Aussi dépendante qu'un enfant

A moitié paralysée à la suite d’une opération, Anne  voit sa santé se dégrader de jour en jour, jusqu’à devenir aussi dépendante de Georges qu’un enfant qu’il doit nourrir, laver, changer. Pas de quoi pourtant rebuter Emmanuelle Riva, bien au contraire. Elle redoutait juste de ne pas être choisie et sa seule peur a été de manipuler son fauteuil roulant électrique.

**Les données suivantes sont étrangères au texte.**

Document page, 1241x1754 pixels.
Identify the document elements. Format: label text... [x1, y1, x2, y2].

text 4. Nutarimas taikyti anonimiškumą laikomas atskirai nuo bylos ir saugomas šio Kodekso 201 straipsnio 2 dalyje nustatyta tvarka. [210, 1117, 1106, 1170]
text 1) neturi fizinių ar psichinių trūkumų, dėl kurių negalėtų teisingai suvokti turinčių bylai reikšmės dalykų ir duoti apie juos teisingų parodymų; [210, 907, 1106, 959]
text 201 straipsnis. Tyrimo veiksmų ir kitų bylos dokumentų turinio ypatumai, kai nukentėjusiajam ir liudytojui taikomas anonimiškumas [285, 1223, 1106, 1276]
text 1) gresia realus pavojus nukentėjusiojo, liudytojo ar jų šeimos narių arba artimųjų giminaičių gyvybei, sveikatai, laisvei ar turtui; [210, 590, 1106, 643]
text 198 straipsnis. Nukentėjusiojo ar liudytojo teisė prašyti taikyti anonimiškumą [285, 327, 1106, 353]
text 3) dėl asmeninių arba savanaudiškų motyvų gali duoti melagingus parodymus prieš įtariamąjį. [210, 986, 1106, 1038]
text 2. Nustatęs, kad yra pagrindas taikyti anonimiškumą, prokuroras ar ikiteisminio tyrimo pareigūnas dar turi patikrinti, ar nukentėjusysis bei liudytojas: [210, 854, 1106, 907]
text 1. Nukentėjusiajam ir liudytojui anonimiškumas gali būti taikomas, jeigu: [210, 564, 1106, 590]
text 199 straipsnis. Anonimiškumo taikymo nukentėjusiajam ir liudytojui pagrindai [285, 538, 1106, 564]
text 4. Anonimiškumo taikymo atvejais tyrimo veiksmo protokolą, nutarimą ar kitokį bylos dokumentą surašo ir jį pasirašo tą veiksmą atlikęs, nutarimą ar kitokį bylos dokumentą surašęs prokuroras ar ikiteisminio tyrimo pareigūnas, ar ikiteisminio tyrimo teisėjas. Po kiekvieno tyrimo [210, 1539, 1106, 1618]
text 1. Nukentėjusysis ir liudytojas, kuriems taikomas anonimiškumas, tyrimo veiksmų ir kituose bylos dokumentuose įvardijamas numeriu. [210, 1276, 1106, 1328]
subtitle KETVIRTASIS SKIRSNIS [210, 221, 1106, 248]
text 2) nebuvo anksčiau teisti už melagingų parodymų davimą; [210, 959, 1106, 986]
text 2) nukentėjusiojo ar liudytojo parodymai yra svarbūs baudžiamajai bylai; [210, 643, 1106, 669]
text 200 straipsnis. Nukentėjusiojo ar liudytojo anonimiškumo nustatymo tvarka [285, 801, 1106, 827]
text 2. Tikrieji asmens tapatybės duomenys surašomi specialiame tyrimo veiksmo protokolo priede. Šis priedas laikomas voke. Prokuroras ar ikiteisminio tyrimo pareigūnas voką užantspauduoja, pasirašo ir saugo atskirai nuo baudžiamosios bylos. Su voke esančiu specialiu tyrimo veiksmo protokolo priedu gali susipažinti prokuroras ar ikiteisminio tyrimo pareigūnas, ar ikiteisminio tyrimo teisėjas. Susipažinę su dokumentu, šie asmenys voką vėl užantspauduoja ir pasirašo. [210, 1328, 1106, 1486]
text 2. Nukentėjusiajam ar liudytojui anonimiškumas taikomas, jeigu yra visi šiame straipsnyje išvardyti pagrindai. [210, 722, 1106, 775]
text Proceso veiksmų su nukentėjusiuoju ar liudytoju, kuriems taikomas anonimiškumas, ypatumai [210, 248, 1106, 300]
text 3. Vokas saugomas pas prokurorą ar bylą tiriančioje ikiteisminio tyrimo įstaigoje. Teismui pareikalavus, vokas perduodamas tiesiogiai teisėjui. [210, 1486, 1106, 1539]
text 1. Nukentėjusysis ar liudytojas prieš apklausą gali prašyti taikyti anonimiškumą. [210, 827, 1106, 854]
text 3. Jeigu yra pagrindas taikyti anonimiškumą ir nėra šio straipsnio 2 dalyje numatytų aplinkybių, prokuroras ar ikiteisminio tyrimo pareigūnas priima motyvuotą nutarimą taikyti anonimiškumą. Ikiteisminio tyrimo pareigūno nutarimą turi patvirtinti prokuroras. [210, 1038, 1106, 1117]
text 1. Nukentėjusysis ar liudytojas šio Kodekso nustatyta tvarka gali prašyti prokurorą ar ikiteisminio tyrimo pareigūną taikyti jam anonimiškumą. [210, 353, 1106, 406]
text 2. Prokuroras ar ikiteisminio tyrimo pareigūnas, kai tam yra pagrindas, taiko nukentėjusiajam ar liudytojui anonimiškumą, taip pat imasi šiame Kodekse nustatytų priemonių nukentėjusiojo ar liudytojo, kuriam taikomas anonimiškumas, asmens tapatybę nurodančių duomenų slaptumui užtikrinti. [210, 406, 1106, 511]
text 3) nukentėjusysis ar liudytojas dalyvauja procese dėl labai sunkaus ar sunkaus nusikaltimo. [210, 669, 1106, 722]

"En toute humilité, j’avais une certaine conviction que je pouvais me mettre à la place d’Anne. Au point que ce n’était plus moi que je voyais mais elle. C’était un grand bonheur, exceptionnel, presque voluptueux. Je suis entrée très naturellement dans une passion très puissante qui m’a procuré une joie immense".

On pourrait imaginer qu’un tel rôle implique une grande préparation, notamment psychologique pour affronter certaines scènes. Apparemment pas. "Michael Haneke m’a dit: surtout pas de sentimentalité. Du coup j’ai tout compris et cela a effacé mes craintes. Celles liées par exemple à mon état physique et aux situations humiliantes dans lesquelles je devais me trouver ont été balayées. Je savais que je n’entrais pas dans un univers de beauté et j’avais presque envie d’aller encore plus loin que le réalisateur me le demandait pour le surprendre. Mais cela n’aurait pas sonné juste".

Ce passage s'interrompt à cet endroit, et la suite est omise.